Bürgermeister Klemens Izsak wurde im Zusammenhang mit der Stadtsanierung schon mehrfach darauf hingewiesen, dass für die nächsten Abschnitte des Sanierungsprojektes von der Förderstelle ein Gemeindeentwicklungskonzept verlangt werden wird.

Das Planungsbüro „die STEG“, mit dem zusammen die Stadtsanierung derzeit durchgeführt wird, hat dem Gemeinderat dazu die notwendigen Arbeiten vorgestellt und auch auf andere Projekte verwiesen, die das Planungsbüro bereits mehrfach entwickelt und begleitet hat.

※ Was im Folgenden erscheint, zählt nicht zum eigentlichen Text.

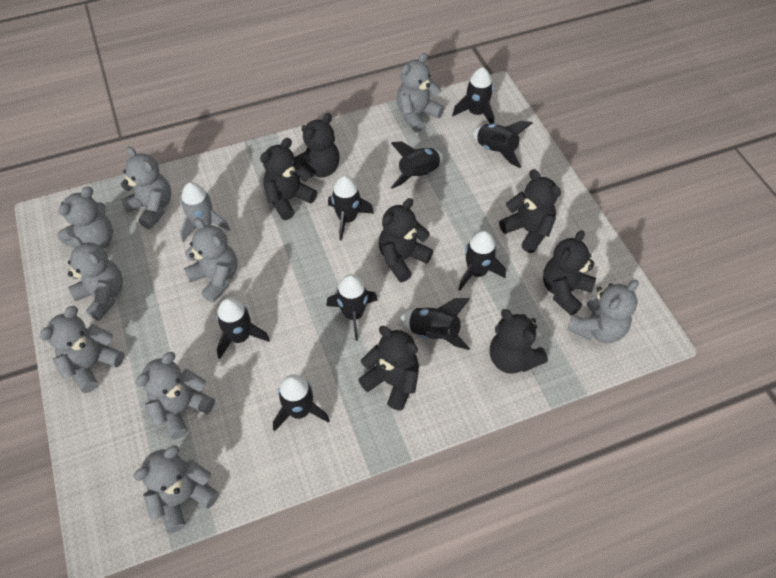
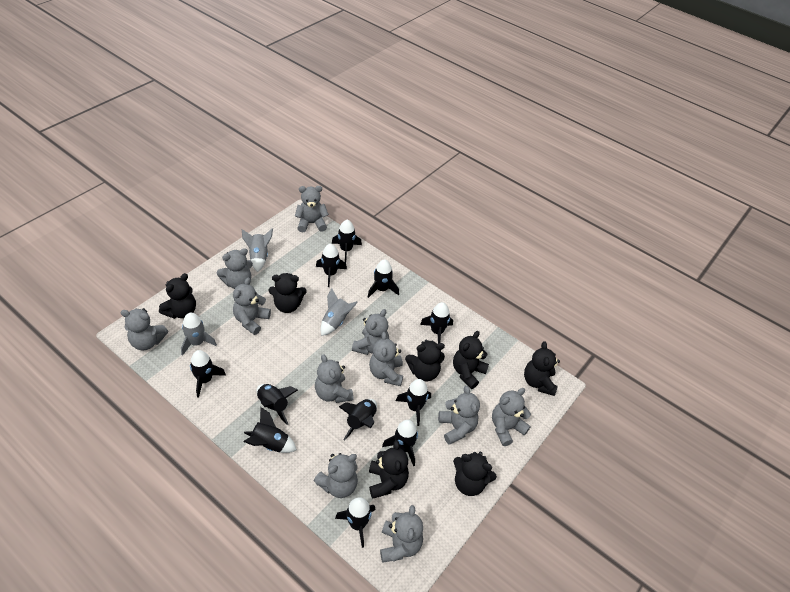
black rocket: 9 -> 11
grey rocket: 1 -> 3
grey teddy bear: 9 -> 11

Bernd Kujacinski stellte dem Gemeinderat ausführlich Sinn und Zweck einer solchen Planung vor, die nach seiner Meinung nicht nur für die Förderstellen gemacht werden sollte, sondern vielmehr der eigenen Entwicklung eine Richtung gibt. Gerade die Zukunftsperspektiven und –ideen sollen in einem solchen Konzept wiedergespielt werden. Dazu ist es zunächst wichtig, auch die Bürger beispielsweise mittels einer Haushaltsbefragung in das Verfahren einzubinden. Es folgen Klausurtage des Gemeinderates, bei denen die Ergebnisse diskutiert und eigene Ideen entwickelt werden, so dass so ein Konzept für „Schrozberg – 2030“ entstehen sollte. Die Kosten für ein solches Konzept sind nicht ganz unerheblich, allerdings wird ein Entwicklungskonzept sicher auch für andere Förderbereiche irgendwann gefordert werden – insofern wird man sich früher oder später damit auseinandersetzen müssen, so Bernd Kujacinski vom Planungsbüro STEG.

Eine Beschlussfassung war seitens der Stadtverwaltung nicht vorgesehen, die soll erst nach Diskussion des Angebotes der STEG in den jeweiligen Fraktionen und nach weiterer Aussprache möglicherweise in der nächsten Gemeinderatssitzung erfolgen.